===== Extracted data

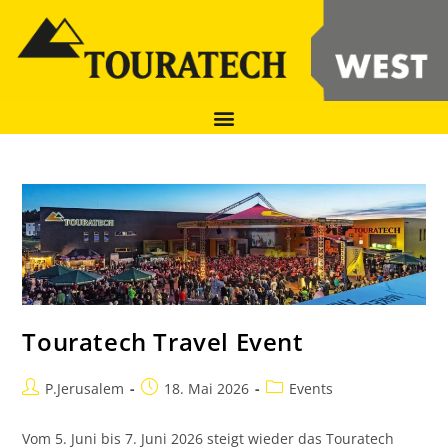
Touratech Travel Event
P.Jerusalem
18. Mai 2026
Events
Vom 5. Juni bis 7. Juni 2026 steigt wieder das Touratech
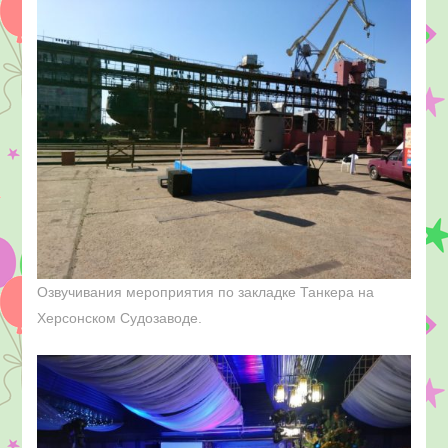
Озвучивания мероприятия по закладке Танкера на
Херсонском Судозаводе.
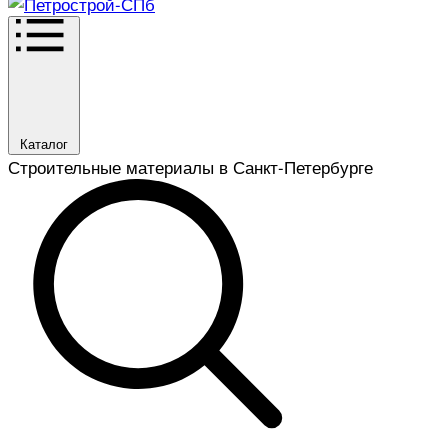
Каталог
Строительные материалы в Санкт-Петербурге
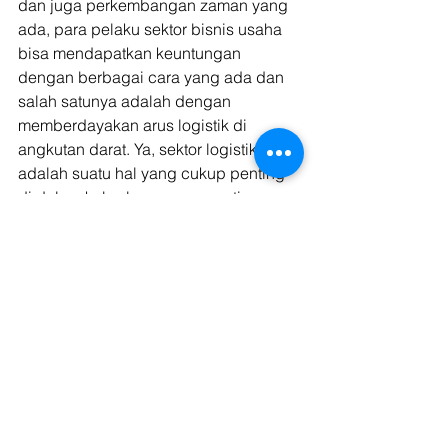
dan juga perkembangan zaman yang 
ada, para pelaku sektor bisnis usaha 
bisa mendapatkan keuntungan 
dengan berbagai cara yang ada dan 
salah satunya adalah dengan 
memberdayakan arus logistik di 
angkutan darat. Ya, sektor logistik 
adalah suatu hal yang cukup penting 
di dalam keberlangsungan setiap 
aktivitas yang ada di tengah-tengah 
masyarakat secara umum. 
Dengan memberdayakan sektor 
logistik arus darat pada unit usaha 
yang ada, maka hal itu bisa 
mendatangkan keuntungan pada 
kegiatan aktivitas unit usaha tersebut. 
Selain itu, para pelaku unit usaha juga 
dapat memperlancar arus logistik 
produk barang sehingga bisa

==========

» **Activity**:
Give again, word for word, the lines from the one containing "Vom 5. Juni" through the last line of the entries, with pictures omitted and nothing added.

» **Exercise response**:
Vom 5. Juni bis 7. Juni 2026 steigt wieder das Touratech
Озвучивания мероприятия по закладке Танкера на
Херсонском Судозаводе.
Каталог
Строительные материалы в Санкт-Петербурге
dan juga perkembangan zaman yang 
ada, para pelaku sektor bisnis usaha 
bisa mendapatkan keuntungan 
dengan berbagai cara yang ada dan 
salah satunya adalah dengan 
memberdayakan arus logistik di 
angkutan darat. Ya, sektor logistik 
adalah suatu hal yang cukup penting 
di dalam keberlangsungan setiap 
aktivitas yang ada di tengah-tengah 
masyarakat secara umum. 
Dengan memberdayakan sektor 
logistik arus darat pada unit usaha 
yang ada, maka hal itu bisa 
mendatangkan keuntungan pada 
kegiatan aktivitas unit usaha tersebut. 
Selain itu, para pelaku unit usaha juga 
dapat memperlancar arus logistik 
produk barang sehingga bisa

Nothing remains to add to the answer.